#### [READING PASSAGE]

══════════

Blue-Green Deployment
Maintain two identical production environments. Deploy to the inactive environment, verify it, then switch all traffic at once. Provides instant rollback by switching back to the previous environment.
Concept
In a blue-green deployment, two environments exist simultaneously: "blue" (current production) and "green" (next release). At any given time, only one environment receives live traffic. The deployment process targets the idle environment, runs validation, and then switches the router or load balancer to direct traffic to the newly updated environment.
The key advantage is that the switchover is atomic from the user's perspective -- there is no period where some requests hit the old version and some hit the new version. If something goes wrong, switching back is equally instantaneous.
Implementation Steps
- 1Provision identical environments. Both blue and green must have the same infrastructure: compute, networking, storage, and configuration. Use infrastructure as code (Terraform, CloudFormation, Pulumi) to guarantee parity.
- 2Deploy to the idle environment. Push the new application version to the environment that is not receiving traffic. Run database migrations if needed (see database handling below).
- 3Run smoke tests and validation. Execute automated tests against the green environment using its direct URL (not through the public load balancer). Verify health endpoints, critical user flows, and integration points.
- 4Switch traffic. Update the load balancer, DNS record, or router configuration to point to the green environment. This is the cutover moment.
- 5Monitor and keep blue warm. After switching, monitor the green environment closely. Keep the blue environment running for a defined stabilization window (30 minutes to 24 hours) to enable instant rollback.

══════════

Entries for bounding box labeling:
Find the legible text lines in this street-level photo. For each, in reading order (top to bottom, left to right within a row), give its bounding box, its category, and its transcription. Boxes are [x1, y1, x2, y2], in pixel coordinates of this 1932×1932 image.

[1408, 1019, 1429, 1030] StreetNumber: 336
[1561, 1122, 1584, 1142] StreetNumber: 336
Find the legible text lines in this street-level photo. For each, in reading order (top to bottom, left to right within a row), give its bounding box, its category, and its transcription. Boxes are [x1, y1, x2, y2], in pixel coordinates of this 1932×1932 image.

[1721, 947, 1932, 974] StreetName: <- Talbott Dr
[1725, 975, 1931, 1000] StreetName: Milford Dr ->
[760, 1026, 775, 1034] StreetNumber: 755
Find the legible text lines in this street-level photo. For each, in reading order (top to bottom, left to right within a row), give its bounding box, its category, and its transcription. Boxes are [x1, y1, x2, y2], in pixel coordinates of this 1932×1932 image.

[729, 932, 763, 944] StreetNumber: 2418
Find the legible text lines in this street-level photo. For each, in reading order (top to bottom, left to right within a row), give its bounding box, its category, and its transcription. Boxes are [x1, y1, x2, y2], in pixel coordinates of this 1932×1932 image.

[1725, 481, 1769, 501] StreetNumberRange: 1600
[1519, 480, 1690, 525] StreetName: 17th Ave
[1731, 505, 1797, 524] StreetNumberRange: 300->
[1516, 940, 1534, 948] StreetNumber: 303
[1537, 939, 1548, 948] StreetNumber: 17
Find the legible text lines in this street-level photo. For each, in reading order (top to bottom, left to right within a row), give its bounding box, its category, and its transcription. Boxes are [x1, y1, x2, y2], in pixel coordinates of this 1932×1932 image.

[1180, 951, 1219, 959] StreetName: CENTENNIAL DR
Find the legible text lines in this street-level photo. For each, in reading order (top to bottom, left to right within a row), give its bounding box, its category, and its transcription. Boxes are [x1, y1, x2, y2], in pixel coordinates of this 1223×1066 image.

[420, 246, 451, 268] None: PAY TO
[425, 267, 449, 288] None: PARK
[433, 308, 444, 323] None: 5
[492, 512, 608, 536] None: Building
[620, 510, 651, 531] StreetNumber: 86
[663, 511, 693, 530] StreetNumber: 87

══════════

#### [GOALS]
A) Please copy the part of the blue-green deployment text that runs from "Implementation Steps" down to "and integration points.", word for word.
B) Write the next part of the blue-green deployment text, continuing on from its last sentence.

#### [RESULTS FOR EACH TASK]
A)
Implementation Steps
- 1Provision identical environments. Both blue and green must have the same infrastructure: compute, networking, storage, and configuration. Use infrastructure as code (Terraform, CloudFormation, Pulumi) to guarantee parity.
- 2Deploy to the idle environment. Push the new application version to the environment that is not receiving traffic. Run database migrations if needed (see database handling below).
- 3Run smoke tests and validation. Execute automated tests against the green environment using its direct URL (not through the public load balancer). Verify health endpoints, critical user flows, and integration points.

B)
- 6Decommission or recycle. Once the stabilization window passes, the former blue environment becomes the next green target for the following deployment.
Load Balancer Configuration
The load balancer is the switch mechanism. The two common approaches:
Target group swap
Both environments register as separate target groups behind the same load balancer. The switch changes which target group the listener forwards to. This is the fastest approach (sub-second cutover) and is natively supported by AWS ALB, GCP HTTP(S) Load Balancer, and Azure Application Gateway.
DNS-based switch
Each environment has its own load balancer. A DNS CNAME or weighted record switches between them. This is simpler to set up but slower -- DNS TTL propagation means some clients may still hit the old environment for minutes. Set TTL to 60 seconds or less before deploying.
Database Migration Handling
Databases are the hardest part of blue-green deployments because both environments typically share the same database. Schema changes must be backward-compatible.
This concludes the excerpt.